• _Directions_: What you produce should be every line from the data that includes "layout".

□ □ □ □ □

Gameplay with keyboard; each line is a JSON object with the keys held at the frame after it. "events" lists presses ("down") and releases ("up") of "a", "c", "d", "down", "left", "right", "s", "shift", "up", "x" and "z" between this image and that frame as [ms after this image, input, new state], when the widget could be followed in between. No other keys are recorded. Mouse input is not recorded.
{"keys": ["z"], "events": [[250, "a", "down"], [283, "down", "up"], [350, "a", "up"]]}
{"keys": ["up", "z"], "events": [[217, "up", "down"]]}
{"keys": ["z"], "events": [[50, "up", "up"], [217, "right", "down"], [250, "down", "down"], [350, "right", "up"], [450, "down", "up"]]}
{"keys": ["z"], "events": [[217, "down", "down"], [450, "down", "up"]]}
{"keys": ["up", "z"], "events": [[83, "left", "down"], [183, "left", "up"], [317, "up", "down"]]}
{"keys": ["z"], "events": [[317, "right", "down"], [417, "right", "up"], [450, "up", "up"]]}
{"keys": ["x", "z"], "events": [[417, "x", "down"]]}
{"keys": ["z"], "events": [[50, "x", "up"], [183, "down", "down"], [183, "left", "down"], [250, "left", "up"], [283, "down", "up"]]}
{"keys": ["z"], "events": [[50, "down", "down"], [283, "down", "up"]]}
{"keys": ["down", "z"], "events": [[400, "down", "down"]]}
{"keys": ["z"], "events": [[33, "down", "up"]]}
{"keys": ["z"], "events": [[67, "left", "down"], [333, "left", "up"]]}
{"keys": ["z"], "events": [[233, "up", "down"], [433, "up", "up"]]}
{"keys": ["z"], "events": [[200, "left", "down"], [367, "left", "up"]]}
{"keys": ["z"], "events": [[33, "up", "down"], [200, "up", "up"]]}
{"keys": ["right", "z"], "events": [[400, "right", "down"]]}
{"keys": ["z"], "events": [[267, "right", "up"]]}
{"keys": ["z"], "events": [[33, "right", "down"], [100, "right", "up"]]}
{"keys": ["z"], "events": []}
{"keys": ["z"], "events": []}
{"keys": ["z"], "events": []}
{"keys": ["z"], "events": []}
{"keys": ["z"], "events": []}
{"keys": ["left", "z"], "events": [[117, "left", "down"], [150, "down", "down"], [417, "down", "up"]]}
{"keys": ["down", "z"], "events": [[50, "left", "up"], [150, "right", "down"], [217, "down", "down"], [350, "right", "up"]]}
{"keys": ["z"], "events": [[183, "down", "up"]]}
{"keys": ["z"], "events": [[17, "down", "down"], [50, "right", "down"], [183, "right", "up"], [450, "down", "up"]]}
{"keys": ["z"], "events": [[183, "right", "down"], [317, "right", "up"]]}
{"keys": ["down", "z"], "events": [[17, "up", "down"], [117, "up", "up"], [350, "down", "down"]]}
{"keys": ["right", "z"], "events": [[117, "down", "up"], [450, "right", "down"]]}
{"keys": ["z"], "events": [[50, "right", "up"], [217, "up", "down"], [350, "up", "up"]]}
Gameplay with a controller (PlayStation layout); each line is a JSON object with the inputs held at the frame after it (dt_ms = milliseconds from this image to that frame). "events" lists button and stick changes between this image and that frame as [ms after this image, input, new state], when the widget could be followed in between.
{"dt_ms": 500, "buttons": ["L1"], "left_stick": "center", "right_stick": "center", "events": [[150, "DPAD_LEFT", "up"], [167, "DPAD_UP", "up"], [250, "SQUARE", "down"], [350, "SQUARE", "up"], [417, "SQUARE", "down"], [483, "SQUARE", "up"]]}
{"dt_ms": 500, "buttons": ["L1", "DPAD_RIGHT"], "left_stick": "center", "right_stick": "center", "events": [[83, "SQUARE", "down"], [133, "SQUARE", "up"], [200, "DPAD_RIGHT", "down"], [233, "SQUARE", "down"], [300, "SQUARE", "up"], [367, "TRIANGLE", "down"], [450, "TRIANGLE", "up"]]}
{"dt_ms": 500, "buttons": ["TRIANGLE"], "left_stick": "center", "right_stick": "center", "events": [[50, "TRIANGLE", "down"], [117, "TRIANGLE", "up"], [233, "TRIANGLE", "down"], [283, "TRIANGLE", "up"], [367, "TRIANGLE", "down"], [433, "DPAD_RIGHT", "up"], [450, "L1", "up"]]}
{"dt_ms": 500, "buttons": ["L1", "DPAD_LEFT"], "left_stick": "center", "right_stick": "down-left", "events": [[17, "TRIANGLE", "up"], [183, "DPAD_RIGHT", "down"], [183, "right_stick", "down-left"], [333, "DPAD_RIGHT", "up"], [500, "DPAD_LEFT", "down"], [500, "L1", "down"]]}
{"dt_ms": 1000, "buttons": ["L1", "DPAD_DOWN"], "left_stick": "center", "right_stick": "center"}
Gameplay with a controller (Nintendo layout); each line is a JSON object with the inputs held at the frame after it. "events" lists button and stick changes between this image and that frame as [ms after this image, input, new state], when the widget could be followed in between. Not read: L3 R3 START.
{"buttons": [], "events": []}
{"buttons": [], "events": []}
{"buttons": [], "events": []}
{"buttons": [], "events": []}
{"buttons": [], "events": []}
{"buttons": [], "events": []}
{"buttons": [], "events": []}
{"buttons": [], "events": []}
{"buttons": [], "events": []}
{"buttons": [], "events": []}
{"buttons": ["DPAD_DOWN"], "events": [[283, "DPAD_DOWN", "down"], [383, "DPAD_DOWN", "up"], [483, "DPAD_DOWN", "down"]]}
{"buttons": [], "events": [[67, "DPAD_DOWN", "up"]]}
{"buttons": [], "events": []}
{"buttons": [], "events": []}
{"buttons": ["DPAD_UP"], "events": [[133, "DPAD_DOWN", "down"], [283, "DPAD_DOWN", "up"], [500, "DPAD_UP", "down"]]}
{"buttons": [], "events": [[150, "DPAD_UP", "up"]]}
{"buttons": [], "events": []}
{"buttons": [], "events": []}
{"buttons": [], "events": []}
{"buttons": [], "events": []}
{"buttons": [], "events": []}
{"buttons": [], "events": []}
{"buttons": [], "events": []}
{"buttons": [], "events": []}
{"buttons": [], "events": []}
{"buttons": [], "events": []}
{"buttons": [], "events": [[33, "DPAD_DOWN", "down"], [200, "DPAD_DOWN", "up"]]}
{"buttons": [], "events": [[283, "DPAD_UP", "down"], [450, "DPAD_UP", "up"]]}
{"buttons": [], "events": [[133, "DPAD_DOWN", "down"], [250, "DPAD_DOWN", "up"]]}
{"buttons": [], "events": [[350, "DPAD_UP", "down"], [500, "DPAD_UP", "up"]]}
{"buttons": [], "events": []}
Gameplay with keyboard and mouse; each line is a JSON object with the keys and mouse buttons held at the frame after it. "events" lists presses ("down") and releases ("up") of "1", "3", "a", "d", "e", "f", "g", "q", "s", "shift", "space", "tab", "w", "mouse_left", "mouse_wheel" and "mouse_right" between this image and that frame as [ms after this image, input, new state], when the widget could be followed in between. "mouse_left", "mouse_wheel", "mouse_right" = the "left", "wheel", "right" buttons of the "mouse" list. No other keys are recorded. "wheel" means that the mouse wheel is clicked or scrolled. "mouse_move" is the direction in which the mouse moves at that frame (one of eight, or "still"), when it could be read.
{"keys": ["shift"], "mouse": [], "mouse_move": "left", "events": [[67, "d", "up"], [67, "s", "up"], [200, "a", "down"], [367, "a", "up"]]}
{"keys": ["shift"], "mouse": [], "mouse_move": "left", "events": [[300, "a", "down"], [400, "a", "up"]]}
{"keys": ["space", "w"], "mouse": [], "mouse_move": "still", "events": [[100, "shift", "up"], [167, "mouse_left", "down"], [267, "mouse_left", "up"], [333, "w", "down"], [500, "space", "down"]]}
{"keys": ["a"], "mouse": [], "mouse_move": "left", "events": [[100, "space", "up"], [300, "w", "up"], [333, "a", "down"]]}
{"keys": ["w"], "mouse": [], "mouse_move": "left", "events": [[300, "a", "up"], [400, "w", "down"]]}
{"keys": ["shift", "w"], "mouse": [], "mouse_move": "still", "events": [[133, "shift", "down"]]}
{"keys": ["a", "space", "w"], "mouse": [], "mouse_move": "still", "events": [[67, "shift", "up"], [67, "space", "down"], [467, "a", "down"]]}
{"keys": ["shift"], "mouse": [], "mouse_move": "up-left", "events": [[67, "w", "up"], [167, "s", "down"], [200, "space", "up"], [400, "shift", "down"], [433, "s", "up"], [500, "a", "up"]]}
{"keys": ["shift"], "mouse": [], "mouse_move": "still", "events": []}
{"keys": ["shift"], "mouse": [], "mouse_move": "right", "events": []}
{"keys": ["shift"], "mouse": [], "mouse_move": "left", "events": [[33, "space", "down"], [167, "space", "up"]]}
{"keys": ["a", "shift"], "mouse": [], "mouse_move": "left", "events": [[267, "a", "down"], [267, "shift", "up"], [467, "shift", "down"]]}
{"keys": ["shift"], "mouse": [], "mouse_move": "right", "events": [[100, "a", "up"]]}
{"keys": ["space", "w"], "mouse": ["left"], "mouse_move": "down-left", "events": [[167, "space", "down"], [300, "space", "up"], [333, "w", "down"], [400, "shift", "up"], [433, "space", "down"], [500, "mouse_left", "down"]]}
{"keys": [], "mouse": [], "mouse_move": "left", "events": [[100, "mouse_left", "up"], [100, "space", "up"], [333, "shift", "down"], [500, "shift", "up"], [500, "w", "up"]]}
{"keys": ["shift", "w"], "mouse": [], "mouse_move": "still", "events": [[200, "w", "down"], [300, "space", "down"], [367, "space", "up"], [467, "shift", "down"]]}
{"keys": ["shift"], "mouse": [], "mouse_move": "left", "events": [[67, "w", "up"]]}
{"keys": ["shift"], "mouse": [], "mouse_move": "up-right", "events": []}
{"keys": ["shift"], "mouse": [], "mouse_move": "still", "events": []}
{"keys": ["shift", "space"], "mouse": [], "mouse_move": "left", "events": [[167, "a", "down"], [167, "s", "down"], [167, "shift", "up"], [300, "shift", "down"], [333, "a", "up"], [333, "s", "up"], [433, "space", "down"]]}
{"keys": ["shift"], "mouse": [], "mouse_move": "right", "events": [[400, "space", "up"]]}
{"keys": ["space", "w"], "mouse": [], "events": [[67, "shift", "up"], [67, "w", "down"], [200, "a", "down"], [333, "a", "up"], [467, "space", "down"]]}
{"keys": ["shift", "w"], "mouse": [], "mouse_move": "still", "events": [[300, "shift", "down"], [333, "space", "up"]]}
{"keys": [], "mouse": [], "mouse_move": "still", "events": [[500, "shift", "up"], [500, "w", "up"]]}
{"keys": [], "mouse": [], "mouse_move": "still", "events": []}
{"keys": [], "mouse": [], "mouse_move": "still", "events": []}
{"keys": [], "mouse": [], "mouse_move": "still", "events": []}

□ □ □ □ □

• _Answer to this task_:
Gameplay with a controller (PlayStation layout); each line is a JSON object with the inputs held at the frame after it (dt_ms = milliseconds from this image to that frame). "events" lists button and stick changes between this image and that frame as [ms after this image, input, new state], when the widget could be followed in between.
Gameplay with a controller (Nintendo layout); each line is a JSON object with the inputs held at the frame after it. "events" lists button and stick changes between this image and that frame as [ms after this image, input, new state], when the widget could be followed in between. Not read: L3 R3 START.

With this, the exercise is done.